---- Source data
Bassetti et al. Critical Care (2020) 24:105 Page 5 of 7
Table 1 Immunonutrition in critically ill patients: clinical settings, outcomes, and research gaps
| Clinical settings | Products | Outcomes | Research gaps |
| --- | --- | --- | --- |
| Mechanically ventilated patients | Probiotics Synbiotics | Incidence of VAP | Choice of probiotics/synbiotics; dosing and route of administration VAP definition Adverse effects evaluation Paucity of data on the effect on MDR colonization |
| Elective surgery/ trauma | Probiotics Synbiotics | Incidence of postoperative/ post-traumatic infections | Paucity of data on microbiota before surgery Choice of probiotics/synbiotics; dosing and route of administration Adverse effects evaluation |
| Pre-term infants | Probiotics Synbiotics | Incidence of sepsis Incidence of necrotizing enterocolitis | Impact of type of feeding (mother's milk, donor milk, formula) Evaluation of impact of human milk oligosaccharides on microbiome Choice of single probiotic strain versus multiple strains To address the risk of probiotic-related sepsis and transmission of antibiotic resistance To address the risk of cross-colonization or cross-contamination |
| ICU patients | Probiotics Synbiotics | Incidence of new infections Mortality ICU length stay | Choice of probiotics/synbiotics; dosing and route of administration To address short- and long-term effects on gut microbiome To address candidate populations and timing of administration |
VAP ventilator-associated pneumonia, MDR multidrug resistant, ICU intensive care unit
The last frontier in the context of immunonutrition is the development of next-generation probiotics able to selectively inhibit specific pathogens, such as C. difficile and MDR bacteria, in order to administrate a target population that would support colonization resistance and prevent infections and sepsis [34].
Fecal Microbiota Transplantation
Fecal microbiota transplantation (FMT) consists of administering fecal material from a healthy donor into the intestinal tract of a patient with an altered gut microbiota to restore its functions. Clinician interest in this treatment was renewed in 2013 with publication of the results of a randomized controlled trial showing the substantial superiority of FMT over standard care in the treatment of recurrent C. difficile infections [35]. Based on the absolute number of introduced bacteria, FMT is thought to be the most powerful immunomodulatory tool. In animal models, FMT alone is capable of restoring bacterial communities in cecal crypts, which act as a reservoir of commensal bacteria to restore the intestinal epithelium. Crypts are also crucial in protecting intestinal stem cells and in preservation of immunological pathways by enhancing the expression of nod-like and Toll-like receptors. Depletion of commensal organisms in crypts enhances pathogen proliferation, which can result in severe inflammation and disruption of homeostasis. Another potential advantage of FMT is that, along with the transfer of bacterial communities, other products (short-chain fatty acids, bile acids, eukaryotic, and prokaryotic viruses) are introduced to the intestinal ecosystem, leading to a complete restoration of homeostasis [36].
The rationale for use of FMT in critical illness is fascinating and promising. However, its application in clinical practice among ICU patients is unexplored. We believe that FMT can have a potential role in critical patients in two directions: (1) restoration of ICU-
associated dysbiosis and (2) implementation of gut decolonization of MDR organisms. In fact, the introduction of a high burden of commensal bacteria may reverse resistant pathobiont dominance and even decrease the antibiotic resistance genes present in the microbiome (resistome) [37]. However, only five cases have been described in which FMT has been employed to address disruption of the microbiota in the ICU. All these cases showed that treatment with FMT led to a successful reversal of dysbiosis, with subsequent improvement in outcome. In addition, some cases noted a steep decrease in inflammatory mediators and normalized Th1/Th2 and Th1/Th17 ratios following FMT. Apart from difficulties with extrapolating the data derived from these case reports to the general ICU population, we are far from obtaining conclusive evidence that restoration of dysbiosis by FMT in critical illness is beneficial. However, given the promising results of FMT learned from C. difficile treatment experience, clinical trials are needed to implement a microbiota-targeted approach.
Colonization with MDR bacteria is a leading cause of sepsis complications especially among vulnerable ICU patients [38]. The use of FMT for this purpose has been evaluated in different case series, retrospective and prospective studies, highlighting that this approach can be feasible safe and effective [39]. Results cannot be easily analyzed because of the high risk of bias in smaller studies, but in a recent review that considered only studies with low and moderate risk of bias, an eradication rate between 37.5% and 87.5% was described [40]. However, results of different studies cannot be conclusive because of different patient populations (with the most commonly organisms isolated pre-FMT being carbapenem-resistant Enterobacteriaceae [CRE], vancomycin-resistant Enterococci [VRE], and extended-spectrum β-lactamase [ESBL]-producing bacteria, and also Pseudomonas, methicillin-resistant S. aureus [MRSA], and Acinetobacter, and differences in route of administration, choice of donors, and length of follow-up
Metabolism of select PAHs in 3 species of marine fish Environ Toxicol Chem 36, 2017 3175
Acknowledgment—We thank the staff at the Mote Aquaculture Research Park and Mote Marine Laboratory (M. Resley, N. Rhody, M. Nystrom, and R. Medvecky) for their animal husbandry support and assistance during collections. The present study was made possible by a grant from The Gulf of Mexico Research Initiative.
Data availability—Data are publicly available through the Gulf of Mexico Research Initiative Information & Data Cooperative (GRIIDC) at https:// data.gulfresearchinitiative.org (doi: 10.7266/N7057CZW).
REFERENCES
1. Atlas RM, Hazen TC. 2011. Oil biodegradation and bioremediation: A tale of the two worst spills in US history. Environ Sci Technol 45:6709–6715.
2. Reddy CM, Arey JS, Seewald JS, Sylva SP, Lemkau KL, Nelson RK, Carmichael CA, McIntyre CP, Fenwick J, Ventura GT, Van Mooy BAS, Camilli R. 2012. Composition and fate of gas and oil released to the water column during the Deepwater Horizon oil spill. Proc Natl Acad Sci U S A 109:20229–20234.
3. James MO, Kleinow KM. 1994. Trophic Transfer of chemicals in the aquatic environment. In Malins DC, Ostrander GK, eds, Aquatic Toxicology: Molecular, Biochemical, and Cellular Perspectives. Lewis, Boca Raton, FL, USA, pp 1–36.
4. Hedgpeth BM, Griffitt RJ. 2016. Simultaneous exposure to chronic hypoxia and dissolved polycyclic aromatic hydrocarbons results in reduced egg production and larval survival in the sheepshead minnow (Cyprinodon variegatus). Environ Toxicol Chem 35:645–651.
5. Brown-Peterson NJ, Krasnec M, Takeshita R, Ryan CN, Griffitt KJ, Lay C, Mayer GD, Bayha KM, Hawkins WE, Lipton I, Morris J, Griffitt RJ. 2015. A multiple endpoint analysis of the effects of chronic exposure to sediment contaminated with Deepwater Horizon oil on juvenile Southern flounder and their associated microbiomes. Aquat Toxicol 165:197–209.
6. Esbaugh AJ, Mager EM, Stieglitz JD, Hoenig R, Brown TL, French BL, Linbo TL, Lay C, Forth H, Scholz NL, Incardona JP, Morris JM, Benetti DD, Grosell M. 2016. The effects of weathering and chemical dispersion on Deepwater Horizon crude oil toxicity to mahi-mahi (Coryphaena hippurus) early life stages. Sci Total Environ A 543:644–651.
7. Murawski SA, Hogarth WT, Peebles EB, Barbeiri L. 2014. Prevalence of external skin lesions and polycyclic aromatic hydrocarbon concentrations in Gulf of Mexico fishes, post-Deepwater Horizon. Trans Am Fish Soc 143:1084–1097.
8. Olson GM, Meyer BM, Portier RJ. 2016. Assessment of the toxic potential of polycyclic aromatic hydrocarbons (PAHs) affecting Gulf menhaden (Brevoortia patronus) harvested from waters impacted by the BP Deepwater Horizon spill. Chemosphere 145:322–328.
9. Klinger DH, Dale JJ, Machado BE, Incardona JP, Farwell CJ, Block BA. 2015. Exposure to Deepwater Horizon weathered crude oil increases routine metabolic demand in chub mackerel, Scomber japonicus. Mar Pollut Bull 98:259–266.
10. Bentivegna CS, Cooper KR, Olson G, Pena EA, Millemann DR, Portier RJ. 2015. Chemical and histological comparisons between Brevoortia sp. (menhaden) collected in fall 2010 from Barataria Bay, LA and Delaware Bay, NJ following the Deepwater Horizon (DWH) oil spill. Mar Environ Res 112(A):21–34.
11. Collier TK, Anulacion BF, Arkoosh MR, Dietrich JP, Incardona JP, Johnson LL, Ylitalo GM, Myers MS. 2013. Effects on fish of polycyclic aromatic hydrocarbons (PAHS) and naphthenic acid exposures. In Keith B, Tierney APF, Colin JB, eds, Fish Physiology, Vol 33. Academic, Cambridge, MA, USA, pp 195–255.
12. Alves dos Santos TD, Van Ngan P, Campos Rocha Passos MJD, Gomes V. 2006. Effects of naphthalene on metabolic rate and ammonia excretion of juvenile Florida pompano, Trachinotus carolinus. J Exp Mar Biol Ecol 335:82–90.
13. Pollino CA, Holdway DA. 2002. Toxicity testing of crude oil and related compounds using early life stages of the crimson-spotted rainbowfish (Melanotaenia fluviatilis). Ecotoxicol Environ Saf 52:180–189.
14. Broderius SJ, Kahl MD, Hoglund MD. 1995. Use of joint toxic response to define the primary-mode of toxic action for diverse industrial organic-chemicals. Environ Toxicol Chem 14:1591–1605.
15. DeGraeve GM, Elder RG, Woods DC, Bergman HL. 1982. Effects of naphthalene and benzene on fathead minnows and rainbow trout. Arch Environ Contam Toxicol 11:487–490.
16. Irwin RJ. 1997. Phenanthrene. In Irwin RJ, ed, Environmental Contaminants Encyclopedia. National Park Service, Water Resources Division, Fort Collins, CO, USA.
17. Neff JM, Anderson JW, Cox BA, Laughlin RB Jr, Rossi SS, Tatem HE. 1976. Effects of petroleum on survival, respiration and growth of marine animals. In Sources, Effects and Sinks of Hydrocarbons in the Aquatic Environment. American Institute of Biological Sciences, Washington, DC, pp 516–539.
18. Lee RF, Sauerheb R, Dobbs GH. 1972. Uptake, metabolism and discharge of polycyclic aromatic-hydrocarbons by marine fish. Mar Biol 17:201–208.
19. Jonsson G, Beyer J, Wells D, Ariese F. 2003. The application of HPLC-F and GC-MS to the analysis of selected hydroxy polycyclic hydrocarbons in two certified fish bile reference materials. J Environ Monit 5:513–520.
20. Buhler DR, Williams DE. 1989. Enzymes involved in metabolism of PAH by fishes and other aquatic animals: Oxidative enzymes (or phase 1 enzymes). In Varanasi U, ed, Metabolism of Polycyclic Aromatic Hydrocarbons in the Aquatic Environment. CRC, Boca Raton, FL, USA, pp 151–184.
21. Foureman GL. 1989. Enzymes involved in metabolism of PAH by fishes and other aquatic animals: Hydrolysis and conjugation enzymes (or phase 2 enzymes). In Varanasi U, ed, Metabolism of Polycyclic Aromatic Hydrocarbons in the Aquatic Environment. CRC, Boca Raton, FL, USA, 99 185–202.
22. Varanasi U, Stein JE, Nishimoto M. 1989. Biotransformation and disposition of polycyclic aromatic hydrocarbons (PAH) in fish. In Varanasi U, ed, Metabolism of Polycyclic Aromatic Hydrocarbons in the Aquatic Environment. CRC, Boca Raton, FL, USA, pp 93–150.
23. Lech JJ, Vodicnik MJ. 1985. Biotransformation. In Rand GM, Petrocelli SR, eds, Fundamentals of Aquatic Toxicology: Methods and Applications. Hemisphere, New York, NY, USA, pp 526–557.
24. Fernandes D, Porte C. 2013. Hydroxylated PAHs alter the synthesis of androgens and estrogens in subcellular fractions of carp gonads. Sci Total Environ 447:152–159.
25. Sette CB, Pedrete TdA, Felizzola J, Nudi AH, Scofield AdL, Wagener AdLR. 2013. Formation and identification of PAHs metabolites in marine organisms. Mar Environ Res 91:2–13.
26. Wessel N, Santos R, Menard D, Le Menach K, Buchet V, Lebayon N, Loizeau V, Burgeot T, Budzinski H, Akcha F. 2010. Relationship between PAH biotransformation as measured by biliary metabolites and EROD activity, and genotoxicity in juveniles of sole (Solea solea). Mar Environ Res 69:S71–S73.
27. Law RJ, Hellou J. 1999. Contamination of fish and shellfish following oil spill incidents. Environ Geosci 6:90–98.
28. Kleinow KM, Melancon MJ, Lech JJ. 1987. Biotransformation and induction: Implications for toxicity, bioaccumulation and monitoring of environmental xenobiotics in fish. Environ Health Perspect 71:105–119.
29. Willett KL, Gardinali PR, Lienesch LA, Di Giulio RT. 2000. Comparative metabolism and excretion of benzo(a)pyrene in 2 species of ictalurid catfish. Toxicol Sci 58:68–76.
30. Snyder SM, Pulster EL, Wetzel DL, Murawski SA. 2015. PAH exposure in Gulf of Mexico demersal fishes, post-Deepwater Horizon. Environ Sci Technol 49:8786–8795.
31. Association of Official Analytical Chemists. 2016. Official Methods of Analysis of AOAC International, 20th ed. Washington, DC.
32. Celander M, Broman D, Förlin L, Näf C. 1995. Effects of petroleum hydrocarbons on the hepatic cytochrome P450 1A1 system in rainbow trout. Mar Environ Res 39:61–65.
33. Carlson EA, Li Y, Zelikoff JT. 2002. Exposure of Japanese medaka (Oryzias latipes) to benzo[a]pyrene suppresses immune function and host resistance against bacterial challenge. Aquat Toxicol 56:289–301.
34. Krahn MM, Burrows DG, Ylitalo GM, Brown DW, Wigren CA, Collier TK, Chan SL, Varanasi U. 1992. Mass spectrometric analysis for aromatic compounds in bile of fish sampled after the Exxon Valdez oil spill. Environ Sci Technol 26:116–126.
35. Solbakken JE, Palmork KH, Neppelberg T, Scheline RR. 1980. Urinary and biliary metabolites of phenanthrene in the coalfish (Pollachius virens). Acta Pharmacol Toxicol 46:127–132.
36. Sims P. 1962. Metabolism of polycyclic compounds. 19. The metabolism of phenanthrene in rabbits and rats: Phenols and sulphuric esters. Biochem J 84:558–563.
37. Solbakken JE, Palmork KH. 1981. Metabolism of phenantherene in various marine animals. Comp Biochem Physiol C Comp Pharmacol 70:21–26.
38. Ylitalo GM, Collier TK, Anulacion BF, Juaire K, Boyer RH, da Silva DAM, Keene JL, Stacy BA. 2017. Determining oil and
--------
Show, from the entries above, every line that includes the string "Palmork".

* _Answer_
35. Solbakken JE, Palmork KH, Neppelberg T, Scheline RR. 1980. Urinary and biliary metabolites of phenanthrene in the coalfish (Pollachius virens). Acta Pharmacol Toxicol 46:127–132.
37. Solbakken JE, Palmork KH. 1981. Metabolism of phenantherene in various marine animals. Comp Biochem Physiol C Comp Pharmacol 70:21–26.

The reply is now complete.